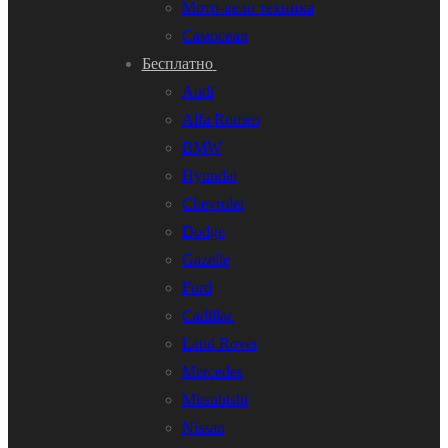
Мото-вело техника
Самосвал
Бесплатно
Audi
Alfa Romeo
BMW
Hyundai
Chevrolet
Dodge
Gazelle
Ford
Cadillac
Land Rover
Mercedes
Mitsubishi
Nissan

+ + + + +

▶ Requirement
Leaving out the images, repeat the listing above exactly.

▶ Output
Мото-вело техника
Самосвал
Бесплатно
Audi
Alfa Romeo
BMW
Hyundai
Chevrolet
Dodge
Gazelle
Ford
Cadillac
Land Rover
Mercedes
Mitsubishi
Nissan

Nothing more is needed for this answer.